Way, way back in ancient history (1996), two Stanford University graduate students constructed a search engine called “BackRub” that utilized links to determine the importance of individual web pages. By 1998 the students, Larry Page and Sergey Brin, had built their project into the company now known world-wide as “Google.”
Since then, the Google Doodle—the familiar logo that tops their search page—has transmogrified to honor heroes, to celebrate holidays, even to play like a real guitar.

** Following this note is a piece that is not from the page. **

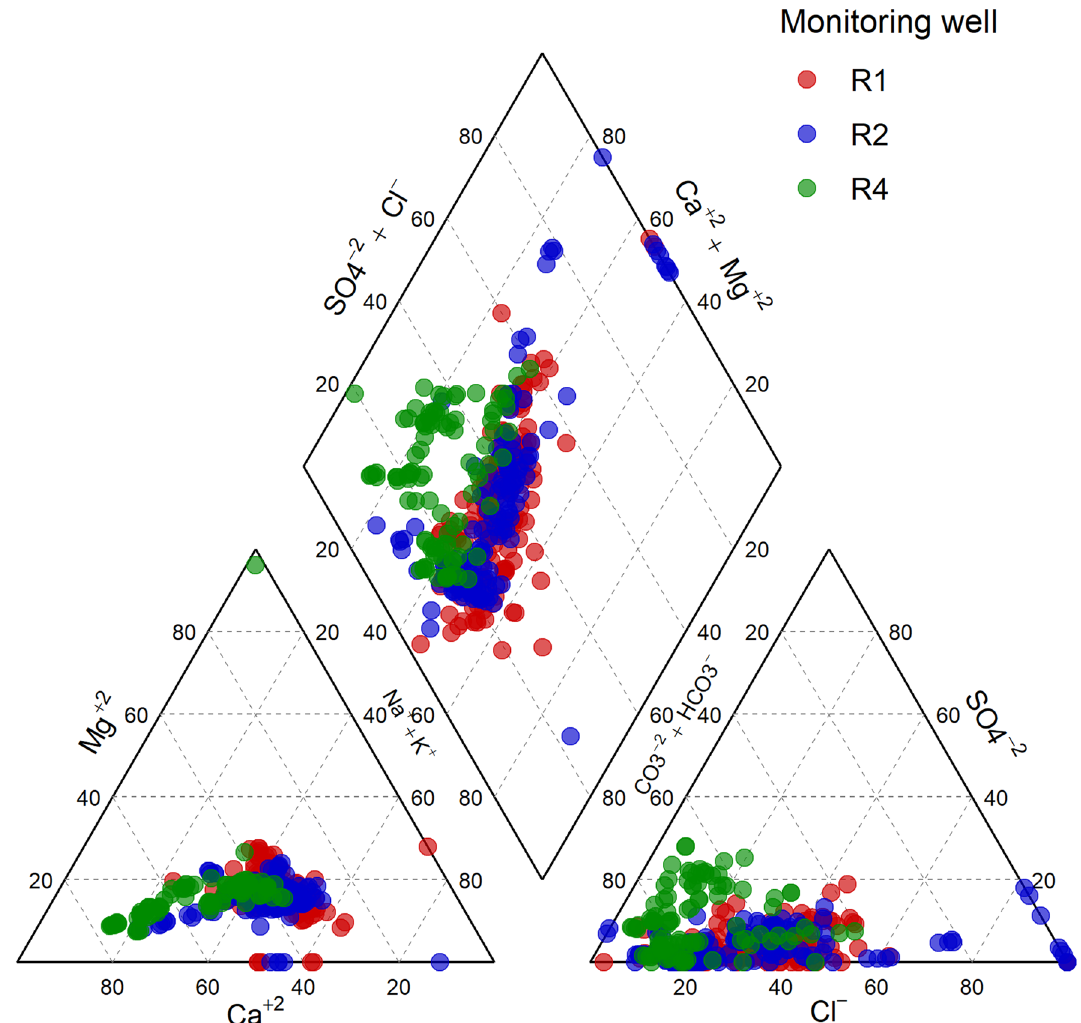
Figure 4. Characteristics of groundwater chemistry based on levels (% meq/l) of calcium, magnesium, potassium, sodium, chloride, sulphate and bicarbonate from the monitoring wells R1, R2 and R4. The wells were placed along the groundwater flow direction in an increasing distance from the edge of the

Today’s Doodle is a tribute to a Catholic monk by the name of Gregor Mendel.
* * * * *
Mendel was born on this date in 1822, the only son of German farmers living in the region which is now the Czech Republic. As a child he tended the Mendel family garden and studied beekeeping. Later, he studied theoretical philosophy and physics at the University of Olomouc.
Mendel’s bifurcated education—focusing on both theology and science—prepared him well for the monastic life of prayer, and for his career as breeder of plants and keeper of bees at St. Thomas Abbey, where he became abbot. He studied both astronomy and meteorology, founding the Austrian Meteorological Society in 1865.
He had a particular interest in nature and studied the common garden peas in the monastery garden—which led to his groundbreaking discovery of dominant and recessive traits. Mendel’s study of heredity became the basis for modern genetic research.